(Excerpt provided):
We shit sniffers need to stick together. 
_____

If you haven't looked at my collection before, please do so. I call it Judd's Juke Joint (click that link). I'm always updating it. You can even subscribe to it and get emails on when I feed the dragon and buy new sounds. There are a few tabs at the bottom of it: CDs & Downloads, Vinyl, DVDs and "The Honour Roll". Have a look at all of them.

You'll find a note atop Judd's Juke Joint. It reads: I do not believe in conventional genres. Genres are used to sell records.  I believe in music that is deeply engraved in the background of the music makers; all of of whom are connected by a shared experience that links them inextricably; music with a message and a literal truth.  Everything else is a product of the record labels.

Damn straight.
 
Special note on Judd's Juke Joint: While living in Sydney, Australia, my collection grew not just in numbers but in sheer quality. I owe most all of that to my good mate, Nev...The Kingfish. I've written about Nev many times on The 6149. Nev is the owner and resident keeper of the independent record store chain in Sydney Australia. He taught me more about the blues than I ever could have learned on my own.

(Records from a dataset):
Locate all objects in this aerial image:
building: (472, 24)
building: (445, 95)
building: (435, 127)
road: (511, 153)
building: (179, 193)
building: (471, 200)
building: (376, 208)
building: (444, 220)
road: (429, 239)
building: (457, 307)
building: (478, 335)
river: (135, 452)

(Written problem 1):
What does the Judd's Juke Joint passage say genres are used for?
(Written problem 2):
Rewrite the paragraph of the Judd's Juke Joint passage that begins "Special note on Judd's Juke Joint" as a short bulleted list that keeps its main facts.
(Written problem 3):
State whether each statement agrees with the Judd's Juke Joint passage. Answer yes or no, and quote the words of the passage that decide it.
(a) Readers can subscribe to the collection and receive emails about new purchases.
(b) The writer believes in conventional genres.
(c) One of the tabs at the bottom of the collection is for cassettes.
The listing is not required for any of this work.

(Full response 1):
Genres are used to sell records.

(Full response 2):
- While the writer lived in Sydney, Australia, the collection grew in both numbers and quality.
- The writer credits most of that to a good mate, Nev, called The Kingfish.
- The writer has written about Nev many times on The 6149.
- Nev is the owner and resident keeper of the independent record store chain in Sydney, Australia.
- Nev taught the writer more about the blues than the writer could have learned alone.

(Full response 3):
(a) Yes: "You can even subscribe to it and get emails on when I feed the dragon and buy new sounds."
(b) No: "I do not believe in conventional genres."
(c) No: "There are a few tabs at the bottom of it: CDs & Downloads, Vinyl, DVDs and "The Honour Roll"."